Material for this exercise:
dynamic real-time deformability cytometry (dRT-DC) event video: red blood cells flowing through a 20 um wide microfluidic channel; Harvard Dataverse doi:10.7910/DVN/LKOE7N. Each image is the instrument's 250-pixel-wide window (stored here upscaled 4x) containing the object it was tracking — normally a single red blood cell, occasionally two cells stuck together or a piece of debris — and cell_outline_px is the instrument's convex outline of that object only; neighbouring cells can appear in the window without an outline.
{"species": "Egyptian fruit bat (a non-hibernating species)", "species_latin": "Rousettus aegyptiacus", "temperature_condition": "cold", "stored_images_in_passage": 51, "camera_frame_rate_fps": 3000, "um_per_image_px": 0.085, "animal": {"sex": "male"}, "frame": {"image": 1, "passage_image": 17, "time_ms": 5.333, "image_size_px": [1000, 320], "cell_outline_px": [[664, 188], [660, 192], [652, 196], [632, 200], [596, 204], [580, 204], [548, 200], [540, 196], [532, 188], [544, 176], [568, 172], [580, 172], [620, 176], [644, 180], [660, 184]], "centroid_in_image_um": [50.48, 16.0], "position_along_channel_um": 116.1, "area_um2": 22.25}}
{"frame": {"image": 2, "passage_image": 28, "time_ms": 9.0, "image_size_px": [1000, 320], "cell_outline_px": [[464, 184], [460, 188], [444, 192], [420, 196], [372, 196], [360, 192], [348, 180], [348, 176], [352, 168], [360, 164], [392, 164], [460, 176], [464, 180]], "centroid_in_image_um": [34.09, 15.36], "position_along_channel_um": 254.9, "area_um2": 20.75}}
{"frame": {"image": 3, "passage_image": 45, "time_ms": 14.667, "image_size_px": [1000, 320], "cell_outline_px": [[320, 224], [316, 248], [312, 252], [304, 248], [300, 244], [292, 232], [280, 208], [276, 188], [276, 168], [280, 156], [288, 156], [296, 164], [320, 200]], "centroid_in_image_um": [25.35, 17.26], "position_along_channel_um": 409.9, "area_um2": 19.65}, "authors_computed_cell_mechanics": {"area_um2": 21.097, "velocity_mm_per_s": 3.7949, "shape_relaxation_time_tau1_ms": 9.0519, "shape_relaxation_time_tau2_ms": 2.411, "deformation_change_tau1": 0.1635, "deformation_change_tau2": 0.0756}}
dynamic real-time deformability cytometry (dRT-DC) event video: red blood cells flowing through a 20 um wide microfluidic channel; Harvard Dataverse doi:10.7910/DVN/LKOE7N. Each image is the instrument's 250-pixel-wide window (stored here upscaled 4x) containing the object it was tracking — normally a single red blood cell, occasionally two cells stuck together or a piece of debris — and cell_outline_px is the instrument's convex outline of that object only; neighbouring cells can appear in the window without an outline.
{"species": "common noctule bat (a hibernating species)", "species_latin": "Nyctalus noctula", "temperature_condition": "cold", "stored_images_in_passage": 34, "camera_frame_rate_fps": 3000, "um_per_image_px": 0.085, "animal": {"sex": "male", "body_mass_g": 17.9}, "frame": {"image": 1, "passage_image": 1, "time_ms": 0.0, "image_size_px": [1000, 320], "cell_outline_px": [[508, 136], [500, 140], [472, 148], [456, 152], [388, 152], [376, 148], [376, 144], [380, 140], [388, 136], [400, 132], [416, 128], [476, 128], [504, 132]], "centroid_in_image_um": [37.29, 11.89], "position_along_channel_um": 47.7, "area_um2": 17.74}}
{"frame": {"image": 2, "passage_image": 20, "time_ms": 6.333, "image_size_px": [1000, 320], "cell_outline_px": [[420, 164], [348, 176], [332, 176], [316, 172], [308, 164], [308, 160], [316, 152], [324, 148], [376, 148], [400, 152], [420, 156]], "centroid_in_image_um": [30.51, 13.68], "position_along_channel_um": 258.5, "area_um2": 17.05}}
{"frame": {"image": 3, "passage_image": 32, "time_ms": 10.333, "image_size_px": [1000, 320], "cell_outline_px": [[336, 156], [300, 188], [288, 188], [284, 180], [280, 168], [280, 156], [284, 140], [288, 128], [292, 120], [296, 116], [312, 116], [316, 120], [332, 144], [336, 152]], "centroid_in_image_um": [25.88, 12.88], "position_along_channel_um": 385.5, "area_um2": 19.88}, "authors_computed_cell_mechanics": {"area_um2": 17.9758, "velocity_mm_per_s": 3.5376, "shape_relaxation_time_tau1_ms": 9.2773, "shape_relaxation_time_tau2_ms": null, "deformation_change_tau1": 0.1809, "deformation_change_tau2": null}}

Task brief: Write every record out again, unaltered.

The result:
dynamic real-time deformability cytometry (dRT-DC) event video: red blood cells flowing through a 20 um wide microfluidic channel; Harvard Dataverse doi:10.7910/DVN/LKOE7N. Each image is the instrument's 250-pixel-wide window (stored here upscaled 4x) containing the object it was tracking — normally a single red blood cell, occasionally two cells stuck together or a piece of debris — and cell_outline_px is the instrument's convex outline of that object only; neighbouring cells can appear in the window without an outline.
{"species": "Egyptian fruit bat (a non-hibernating species)", "species_latin": "Rousettus aegyptiacus", "temperature_condition": "cold", "stored_images_in_passage": 51, "camera_frame_rate_fps": 3000, "um_per_image_px": 0.085, "animal": {"sex": "male"}, "frame": {"image": 1, "passage_image": 17, "time_ms": 5.333, "image_size_px": [1000, 320], "cell_outline_px": [[664, 188], [660, 192], [652, 196], [632, 200], [596, 204], [580, 204], [548, 200], [540, 196], [532, 188], [544, 176], [568, 172], [580, 172], [620, 176], [644, 180], [660, 184]], "centroid_in_image_um": [50.48, 16.0], "position_along_channel_um": 116.1, "area_um2": 22.25}}
{"frame": {"image": 2, "passage_image": 28, "time_ms": 9.0, "image_size_px": [1000, 320], "cell_outline_px": [[464, 184], [460, 188], [444, 192], [420, 196], [372, 196], [360, 192], [348, 180], [348, 176], [352, 168], [360, 164], [392, 164], [460, 176], [464, 180]], "centroid_in_image_um": [34.09, 15.36], "position_along_channel_um": 254.9, "area_um2": 20.75}}
{"frame": {"image": 3, "passage_image": 45, "time_ms": 14.667, "image_size_px": [1000, 320], "cell_outline_px": [[320, 224], [316, 248], [312, 252], [304, 248], [300, 244], [292, 232], [280, 208], [276, 188], [276, 168], [280, 156], [288, 156], [296, 164], [320, 200]], "centroid_in_image_um": [25.35, 17.26], "position_along_channel_um": 409.9, "area_um2": 19.65}, "authors_computed_cell_mechanics": {"area_um2": 21.097, "velocity_mm_per_s": 3.7949, "shape_relaxation_time_tau1_ms": 9.0519, "shape_relaxation_time_tau2_ms": 2.411, "deformation_change_tau1": 0.1635, "deformation_change_tau2": 0.0756}}
dynamic real-time deformability cytometry (dRT-DC) event video: red blood cells flowing through a 20 um wide microfluidic channel; Harvard Dataverse doi:10.7910/DVN/LKOE7N. Each image is the instrument's 250-pixel-wide window (stored here upscaled 4x) containing the object it was tracking — normally a single red blood cell, occasionally two cells stuck together or a piece of debris — and cell_outline_px is the instrument's convex outline of that object only; neighbouring cells can appear in the window without an outline.
{"species": "common noctule bat (a hibernating species)", "species_latin": "Nyctalus noctula", "temperature_condition": "cold", "stored_images_in_passage": 34, "camera_frame_rate_fps": 3000, "um_per_image_px": 0.085, "animal": {"sex": "male", "body_mass_g": 17.9}, "frame": {"image": 1, "passage_image": 1, "time_ms": 0.0, "image_size_px": [1000, 320], "cell_outline_px": [[508, 136], [500, 140], [472, 148], [456, 152], [388, 152], [376, 148], [376, 144], [380, 140], [388, 136], [400, 132], [416, 128], [476, 128], [504, 132]], "centroid_in_image_um": [37.29, 11.89], "position_along_channel_um": 47.7, "area_um2": 17.74}}
{"frame": {"image": 2, "passage_image": 20, "time_ms": 6.333, "image_size_px": [1000, 320], "cell_outline_px": [[420, 164], [348, 176], [332, 176], [316, 172], [308, 164], [308, 160], [316, 152], [324, 148], [376, 148], [400, 152], [420, 156]], "centroid_in_image_um": [30.51, 13.68], "position_along_channel_um": 258.5, "area_um2": 17.05}}
{"frame": {"image": 3, "passage_image": 32, "time_ms": 10.333, "image_size_px": [1000, 320], "cell_outline_px": [[336, 156], [300, 188], [288, 188], [284, 180], [280, 168], [280, 156], [284, 140], [288, 128], [292, 120], [296, 116], [312, 116], [316, 120], [332, 144], [336, 152]], "centroid_in_image_um": [25.88, 12.88], "position_along_channel_um": 385.5, "area_um2": 19.88}, "authors_computed_cell_mechanics": {"area_um2": 17.9758, "velocity_mm_per_s": 3.5376, "shape_relaxation_time_tau1_ms": 9.2773, "shape_relaxation_time_tau2_ms": null, "deformation_change_tau1": 0.1809, "deformation_change_tau2": null}}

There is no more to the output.